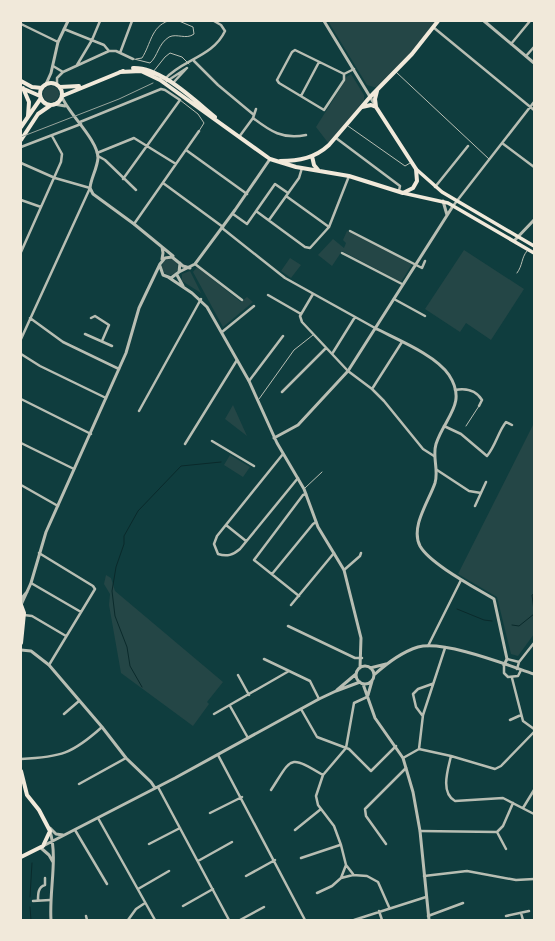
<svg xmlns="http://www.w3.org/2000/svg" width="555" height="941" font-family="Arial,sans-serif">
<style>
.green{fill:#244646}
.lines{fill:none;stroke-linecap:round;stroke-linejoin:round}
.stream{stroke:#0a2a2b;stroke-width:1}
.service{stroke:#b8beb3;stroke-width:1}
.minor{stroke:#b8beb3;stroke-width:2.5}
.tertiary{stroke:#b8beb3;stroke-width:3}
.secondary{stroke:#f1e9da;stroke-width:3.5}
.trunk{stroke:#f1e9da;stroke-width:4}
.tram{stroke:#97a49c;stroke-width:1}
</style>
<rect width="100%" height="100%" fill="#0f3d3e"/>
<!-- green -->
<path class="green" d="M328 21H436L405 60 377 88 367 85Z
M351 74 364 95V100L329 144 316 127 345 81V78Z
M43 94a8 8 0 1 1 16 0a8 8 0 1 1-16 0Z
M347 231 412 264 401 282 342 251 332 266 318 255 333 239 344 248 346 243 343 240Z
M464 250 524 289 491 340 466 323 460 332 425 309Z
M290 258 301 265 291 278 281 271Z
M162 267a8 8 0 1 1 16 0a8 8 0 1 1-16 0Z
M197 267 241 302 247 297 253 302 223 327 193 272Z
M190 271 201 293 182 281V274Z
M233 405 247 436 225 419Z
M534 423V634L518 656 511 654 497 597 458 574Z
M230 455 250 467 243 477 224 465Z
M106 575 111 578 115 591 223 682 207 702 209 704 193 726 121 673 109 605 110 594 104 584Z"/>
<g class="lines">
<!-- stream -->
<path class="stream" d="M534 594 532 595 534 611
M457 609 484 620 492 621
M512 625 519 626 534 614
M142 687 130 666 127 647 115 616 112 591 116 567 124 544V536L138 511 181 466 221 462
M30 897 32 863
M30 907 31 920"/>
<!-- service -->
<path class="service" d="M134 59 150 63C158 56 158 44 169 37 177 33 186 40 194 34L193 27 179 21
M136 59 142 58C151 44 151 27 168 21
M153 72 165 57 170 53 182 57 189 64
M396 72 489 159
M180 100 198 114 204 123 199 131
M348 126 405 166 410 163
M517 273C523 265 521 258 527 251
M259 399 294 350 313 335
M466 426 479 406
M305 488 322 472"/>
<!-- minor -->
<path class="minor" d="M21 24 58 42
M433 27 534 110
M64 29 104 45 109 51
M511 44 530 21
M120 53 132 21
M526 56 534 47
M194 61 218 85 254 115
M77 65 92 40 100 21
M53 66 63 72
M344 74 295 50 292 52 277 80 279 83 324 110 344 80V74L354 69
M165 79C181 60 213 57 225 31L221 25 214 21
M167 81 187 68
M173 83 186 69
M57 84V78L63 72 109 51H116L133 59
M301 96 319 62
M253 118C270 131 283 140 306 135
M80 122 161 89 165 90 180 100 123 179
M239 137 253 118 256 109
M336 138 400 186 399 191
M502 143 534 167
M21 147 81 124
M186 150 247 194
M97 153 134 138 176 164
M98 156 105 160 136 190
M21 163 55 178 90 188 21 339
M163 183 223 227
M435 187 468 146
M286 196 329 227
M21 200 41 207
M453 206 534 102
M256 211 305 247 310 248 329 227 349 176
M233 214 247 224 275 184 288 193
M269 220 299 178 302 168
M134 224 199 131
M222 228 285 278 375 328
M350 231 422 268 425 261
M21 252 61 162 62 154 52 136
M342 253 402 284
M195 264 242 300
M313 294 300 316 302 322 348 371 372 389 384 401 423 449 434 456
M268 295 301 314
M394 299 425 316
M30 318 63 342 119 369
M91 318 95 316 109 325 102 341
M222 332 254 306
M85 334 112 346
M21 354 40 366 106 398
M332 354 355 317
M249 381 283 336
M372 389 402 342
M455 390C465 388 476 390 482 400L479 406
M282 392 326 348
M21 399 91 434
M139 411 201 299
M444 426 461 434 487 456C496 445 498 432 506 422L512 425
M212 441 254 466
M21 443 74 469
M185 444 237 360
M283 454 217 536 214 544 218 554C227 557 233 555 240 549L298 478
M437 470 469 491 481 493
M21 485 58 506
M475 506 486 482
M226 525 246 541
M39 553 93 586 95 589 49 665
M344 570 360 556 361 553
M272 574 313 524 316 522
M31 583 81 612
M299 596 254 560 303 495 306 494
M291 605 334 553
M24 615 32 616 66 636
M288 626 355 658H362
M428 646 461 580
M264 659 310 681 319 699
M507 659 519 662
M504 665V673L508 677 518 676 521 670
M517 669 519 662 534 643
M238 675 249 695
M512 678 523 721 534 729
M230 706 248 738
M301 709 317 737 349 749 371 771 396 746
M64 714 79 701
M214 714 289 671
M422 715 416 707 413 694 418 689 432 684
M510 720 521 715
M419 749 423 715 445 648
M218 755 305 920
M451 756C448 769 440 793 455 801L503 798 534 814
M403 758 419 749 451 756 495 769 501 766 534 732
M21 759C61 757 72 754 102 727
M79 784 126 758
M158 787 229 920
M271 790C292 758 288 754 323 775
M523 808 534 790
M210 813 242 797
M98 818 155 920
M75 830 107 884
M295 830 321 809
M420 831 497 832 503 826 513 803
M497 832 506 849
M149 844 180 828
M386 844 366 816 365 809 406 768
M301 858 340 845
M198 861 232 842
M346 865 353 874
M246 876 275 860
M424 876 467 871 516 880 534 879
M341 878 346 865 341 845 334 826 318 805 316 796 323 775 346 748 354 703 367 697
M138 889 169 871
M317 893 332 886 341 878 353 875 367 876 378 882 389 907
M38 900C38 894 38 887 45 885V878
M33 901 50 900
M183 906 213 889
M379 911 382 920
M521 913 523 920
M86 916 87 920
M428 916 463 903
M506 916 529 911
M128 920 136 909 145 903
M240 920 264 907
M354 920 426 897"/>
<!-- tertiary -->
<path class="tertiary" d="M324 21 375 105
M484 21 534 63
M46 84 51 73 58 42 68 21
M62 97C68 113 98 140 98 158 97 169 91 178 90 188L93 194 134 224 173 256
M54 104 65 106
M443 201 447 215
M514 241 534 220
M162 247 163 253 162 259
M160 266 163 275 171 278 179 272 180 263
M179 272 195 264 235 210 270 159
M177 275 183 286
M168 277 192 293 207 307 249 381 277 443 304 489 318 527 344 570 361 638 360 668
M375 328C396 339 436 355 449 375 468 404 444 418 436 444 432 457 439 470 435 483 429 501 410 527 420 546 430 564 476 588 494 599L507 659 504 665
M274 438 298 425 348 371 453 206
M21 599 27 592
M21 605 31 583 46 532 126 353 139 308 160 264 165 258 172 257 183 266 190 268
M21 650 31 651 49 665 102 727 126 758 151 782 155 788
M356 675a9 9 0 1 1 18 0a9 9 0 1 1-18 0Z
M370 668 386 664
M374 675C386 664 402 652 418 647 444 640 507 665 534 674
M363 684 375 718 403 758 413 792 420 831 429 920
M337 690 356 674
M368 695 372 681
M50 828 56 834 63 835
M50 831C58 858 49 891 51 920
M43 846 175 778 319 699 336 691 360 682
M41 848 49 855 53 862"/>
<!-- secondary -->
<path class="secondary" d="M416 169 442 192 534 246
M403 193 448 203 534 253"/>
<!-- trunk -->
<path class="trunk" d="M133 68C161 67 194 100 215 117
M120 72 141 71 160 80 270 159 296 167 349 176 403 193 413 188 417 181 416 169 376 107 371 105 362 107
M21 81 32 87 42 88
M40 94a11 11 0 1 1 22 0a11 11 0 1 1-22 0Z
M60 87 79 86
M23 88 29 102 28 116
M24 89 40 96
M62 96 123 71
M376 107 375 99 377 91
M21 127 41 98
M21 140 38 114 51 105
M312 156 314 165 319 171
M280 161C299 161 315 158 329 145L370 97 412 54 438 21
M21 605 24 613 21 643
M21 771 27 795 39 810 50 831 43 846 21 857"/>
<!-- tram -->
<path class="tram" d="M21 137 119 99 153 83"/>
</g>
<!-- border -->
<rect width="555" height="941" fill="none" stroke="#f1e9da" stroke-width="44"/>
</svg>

########################################

Pick out each line in the material containing "lines".

▶ _Response area_:
.lines{fill:none;stroke-linecap:round;stroke-linejoin:round}
<g class="lines">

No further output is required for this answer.